Reif held that CBP properly applied the evasion determination from the investigation's start date. Blue Pipe argued that since CBP "relied entirely on Commerce's scope ruling," it "must abide by not just the merits of Commerce’s scope ruling but also the timeline of Commerce’s scope ruling." The court first recognized CBP's independent authority under IEEPA from Commerce's authority under AD/CVD law, adding that the purpose of EAPA "was to empower the U.S. Government and its agencies with the tools to identify proactively and thwart evasion at earlier stages to improve enforcement of U.S. trade laws."
The court said the request to peg the timeline of evasion proceedings to Commerce's scope rulings isn't found in the evasion statute. "Given this silence, the court concludes that Customs’ decision to set the effective date at the beginning of the period of investigation for the evasion inquiry accords with the 'best reading' of [EAPA] as well as with congressional intent," the decision said.
Blue Pipe argued that any importer of the company's dual-stenciled pipe wouldn't have had "any reasonable notice" that this product was in scope merchandise prior to the start of the scope inquiry.

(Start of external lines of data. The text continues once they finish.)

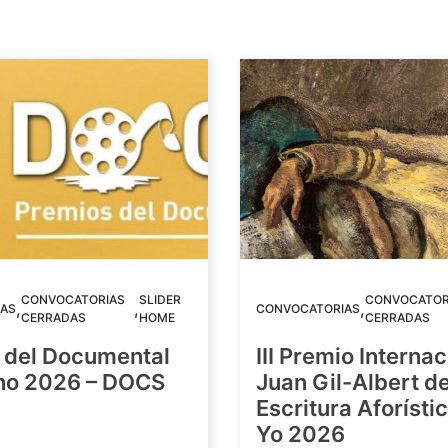
CONVOCATORIAS
SLIDER
CONVOCATOR
,
,
,
AS
CONVOCATORIAS
CERRADAS
HOME
CERRADAS
 del Documental
III Premio Internac
ino 2026 – DOCS
Juan Gil-Albert d
Escritura Aforístic
Yo 2026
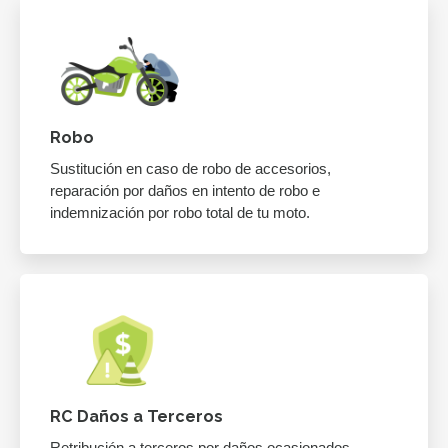
Robo
Sustitución en caso de robo de accesorios,
reparación por daños en intento de robo e
indemnización por robo total de tu moto.
RC Daños a Terceros
Retribución a terceros por daños ocasionados.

To this, Reif invoked the CAFC's Saha Thai decision, which said the order doesn't contain any exclusionary language. Thus, "any purported exclusion of dual-stenciled pipe is not justifiable by way of a plain reading of the Order or the Final Determination," the court said.
The importer then urged the trade court to rely on various sunset reviews from the International Trade Commission in which dual-stenciled pipe was acknowledged as not being in the scope of the orders on standard pipes. Again, Reif turned to Saha Thai, which rejected an attempt to read the sunset reviews as excluding dual-stenciled pipe from the AD order at issue.
Reif said EAPA "does not entitle importers to 'reasonable notice' that their merchandise is within the scope of the AD order that the importer is alleged to have evaded." It's this lack of a "reasonable notice" requirement in the statute along with the lack of a clear exclusion in the order that makes CBP's decision to apply the evasion determination from the start of the investigation proper, the court held.
(Blue Pipe Steel Center v. United States, Slip Op. 25-126, CIT # 21-00081, dated 09/25/25; Judge: Timothy Reif; Attorneys: Adams Lee of Harris Bricken for plaintiff Blue Pipe Steel Center; Robert Kiepura for defendant U.S. government; Roger Schagrin of Schagrin Associates for defendant-intervenor Wheatland Tube Co.)